The Irish Haemophilia Society has today announced that gene therapy has been used for the first time to treat a person with haemophilia in Ireland.
The recipient has received gene therapy as part of a Phase 3 clinical trial. The therapy uses an adeno-associated viral vector to deliver the Factor IX gene therapy intravenously to the liver of the individual who has severe Haemophilia B.
Standard treatment since the 1970’s has been intravenous infusions of the missing clotting factor but several companies and academic institutions have been working for many years on innovative gene therapy treatments for haemophilia.
Irish Haemophilia Society Chief Executive, Brian O’Mahony, said: “This is a momentous occasion for the haemophilia community in Ireland”.
“In the past, viruses such as HIV and Hepatitis C decimated the haemophilia population in Ireland through contaminated blood. It is ironic that a virus could now be the delivery system which offers the best hope of a practical cure for severe haemophilia” he stated.
In the earlier Phase 2B trial of this particular gene therapy, the Factor IX level in the blood increased from less than 1% to between 33% and 51% in the small number of individuals treated. This transforms their quality of life from having severe haemophilia to mild haemophilia or no haemophilia.

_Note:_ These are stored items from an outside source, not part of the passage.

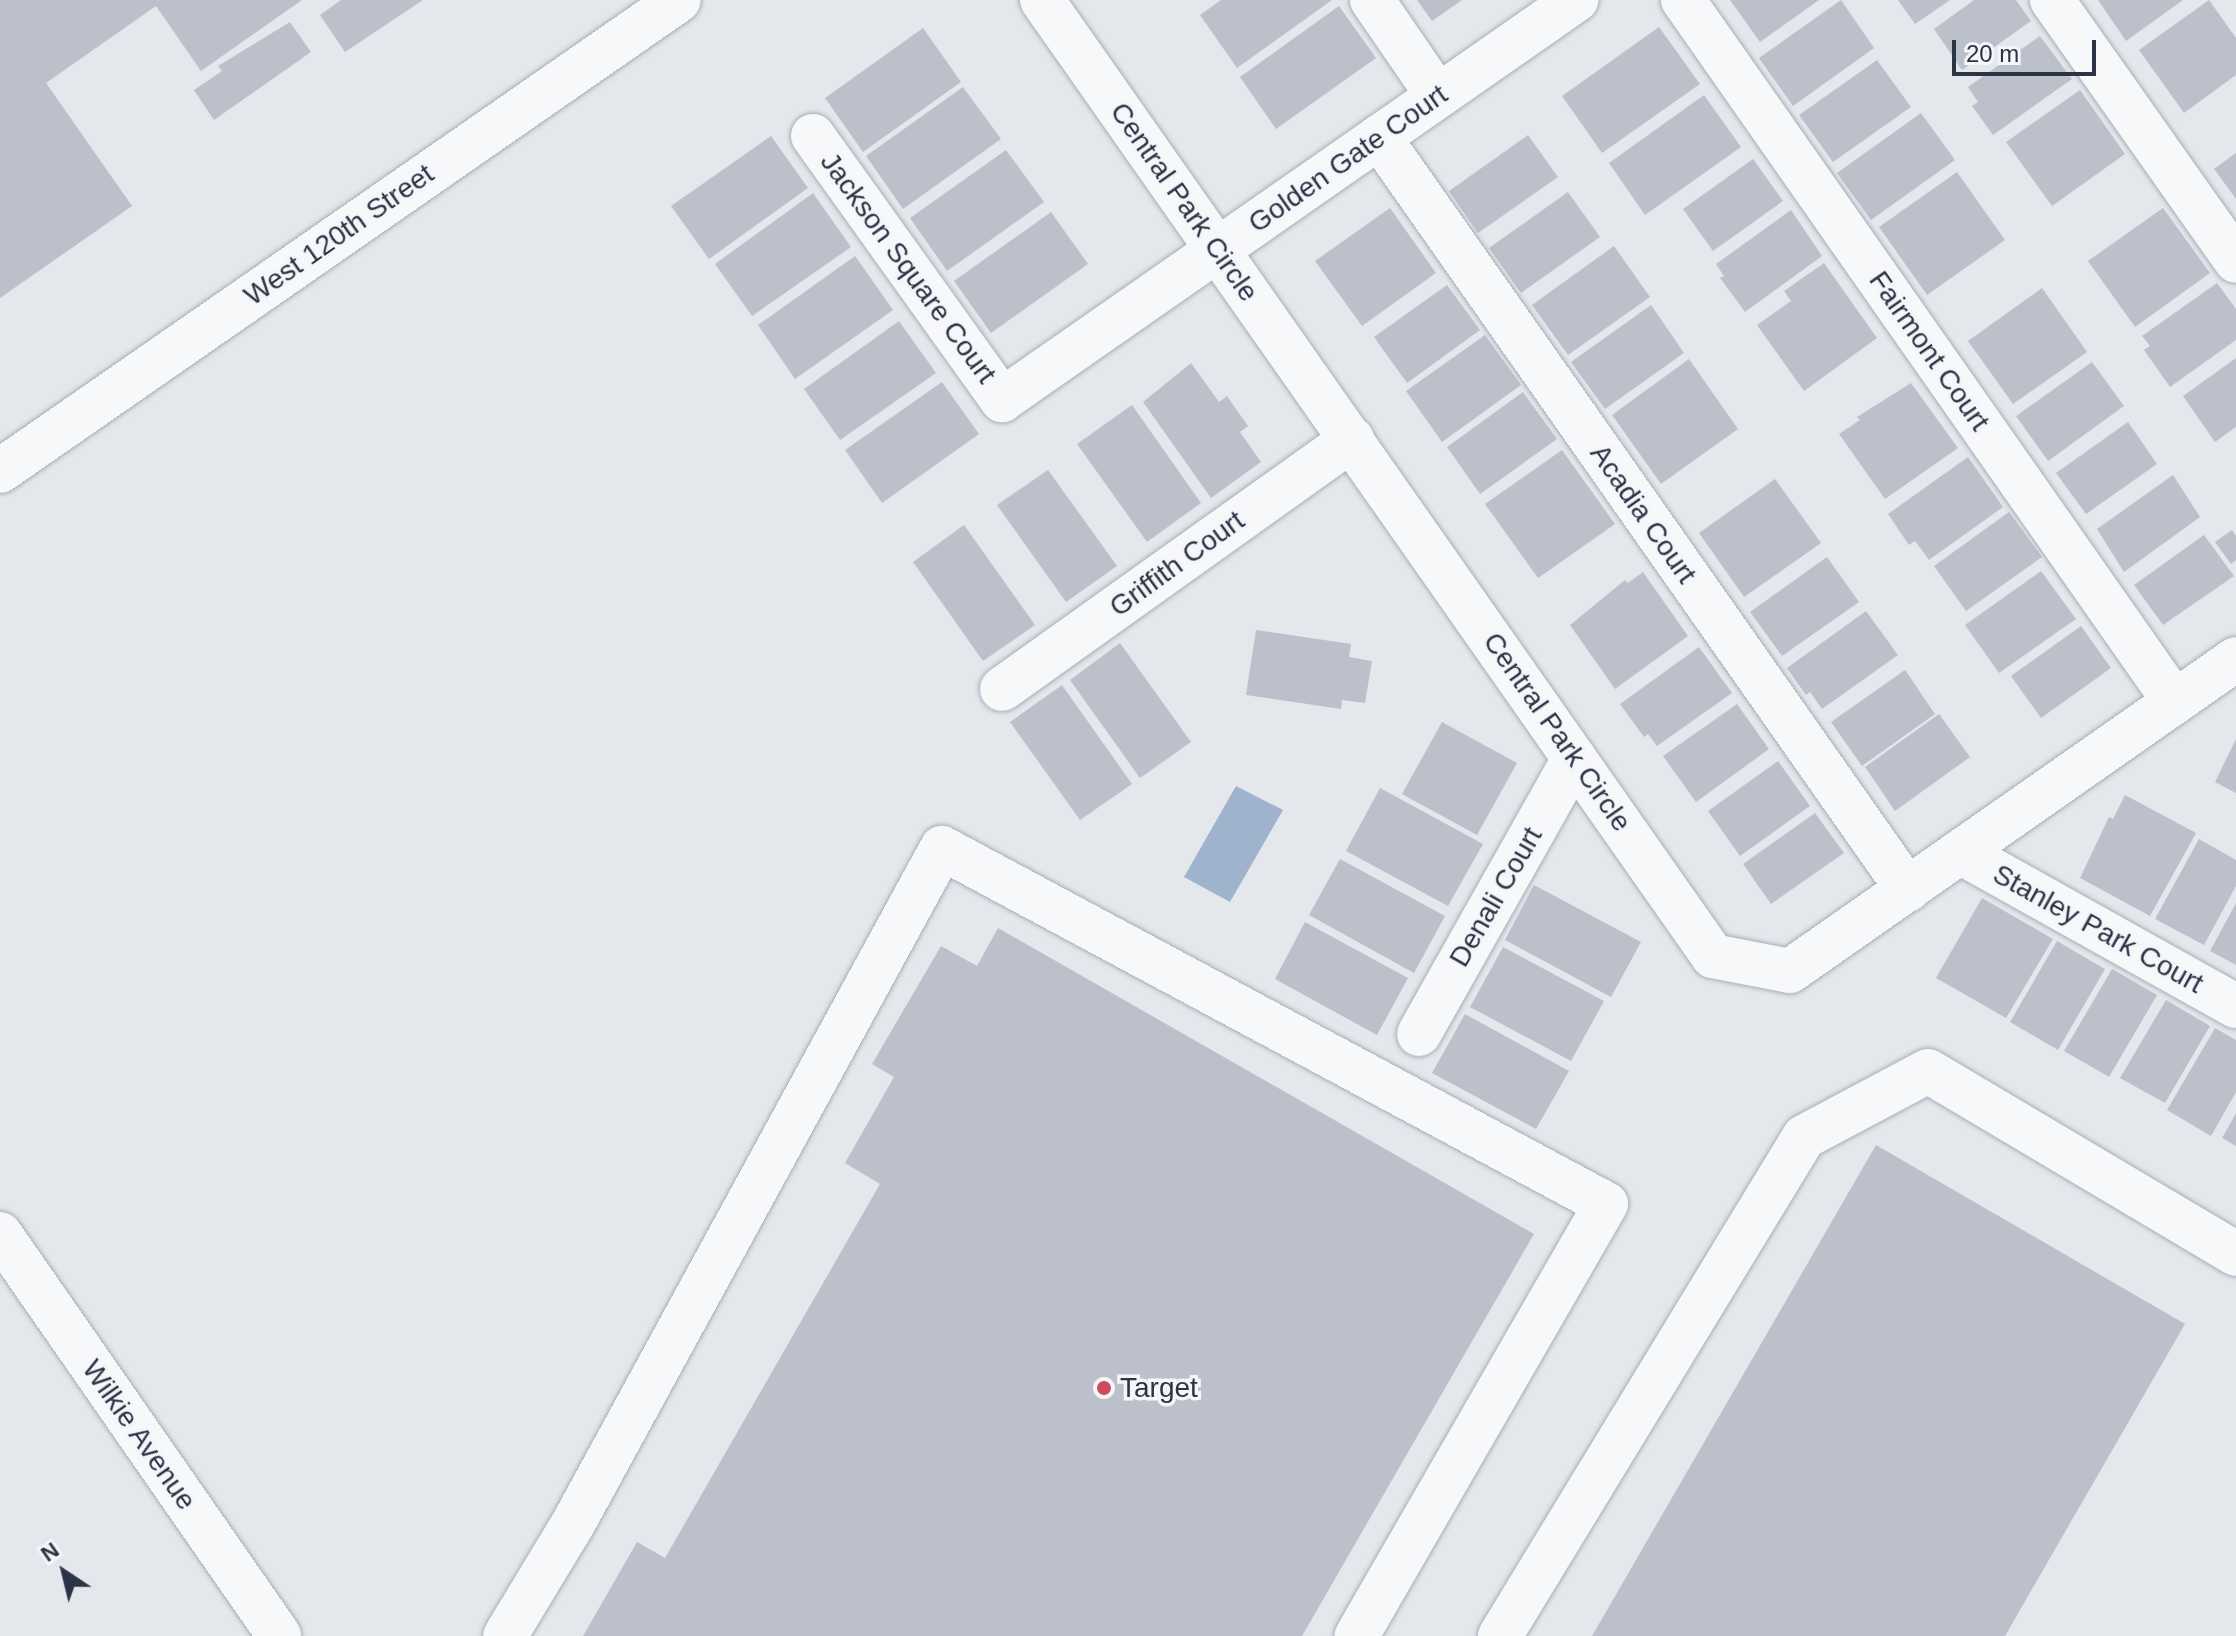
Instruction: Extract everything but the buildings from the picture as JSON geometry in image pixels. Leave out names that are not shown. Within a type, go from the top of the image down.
[{"type":"street","name":"West 120th Street","points":[[0,471],[679,0]]},
{"type":"street","name":"Central Park Circle","points":[[1042,0],[1713,956],[1790,971],[2236,659]]},
{"type":"street","points":[[1372,0],[1438,96]]},
{"type":"street","name":"Golden Gate Court","points":[[1002,400],[1576,0]]},
{"type":"street","name":"Fairmont Court","points":[[1683,0],[2175,702]]},
{"type":"street","points":[[2052,0],[2236,261]]},
{"type":"street","name":"Jackson Square Court","points":[[813,136],[1002,400]]},
{"type":"street","name":"Acadia Court","points":[[1379,137],[1908,890]]},
{"type":"street","name":"Griffith Court","points":[[1002,689],[1352,439]]},
{"type":"street","name":"Denali Court","points":[[1419,1034],[1574,759]]},
{"type":"street","points":[[505,1636],[574,1522],[942,848],[1606,1204],[1357,1636]]},
{"type":"street","name":"Stanley Park Court","points":[[1960,852],[2236,1006]]},
{"type":"street","points":[[1500,1636],[1804,1137],[1928,1071],[2236,1254]]},
{"type":"street","name":"Wilkie Avenue","points":[[0,1234],[266,1631]]},
{"type":"water","points":[[1236,786],[1283,810],[1230,902],[1184,877]]},
{"type":"place","name":"Target","points":[[1104,1388]]}]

“It is hoped that the effect of the gene therapy infusion will last for many years and possibly for a lifetime” Brian O’Mahony said.
The principal investigator, Dr. Niamh O Connell from the National Coagulation Centre in St. James’s Hospital stated “This ground-breaking Gene therapy trial is one of a number of active clinical trials in novel therapies for Haemophilia in Ireland. The opportunity to participate in clinical trials is part of the commitment of the National Haemophilia Service to personalise treatment and to improve the quality of life and outcomes for people with Haemophilia.”
Haemophilia is an inherited bleeding disorder where a missing factor means that the blood does not clot properly. The most common type is Haemophilia A where there is a deficiency in clotting FVIII. The second most common type is Haemophilia B where there is a deficiency of clotting FIX.
The gene therapy was infused in the Wellcome HRB Clinical Research facility in St James’s Hospital. The director, Professor Martina Hennessy, stated:” Access to high quality research is an integral part of good healthcare because it raises standards and pushes the boundaries of what can be achieved. Delivering gene therapy requires specialised training and equipment, we have been preparing with Dr O’Connell and her team for over a year to undertake this exciting work, in partnership with the Irish Haemophilia Society. Other trials are planned, we hope this expertise leads other Irish patient groups also being able to access potentially life changing treatments in the future.”
The timing of this announcement is very significant for the community as the Irish Haemophilia Society hosts its annual general conference in the Slieve Russell Hotel in Cavan this coming weekend, March 7/8.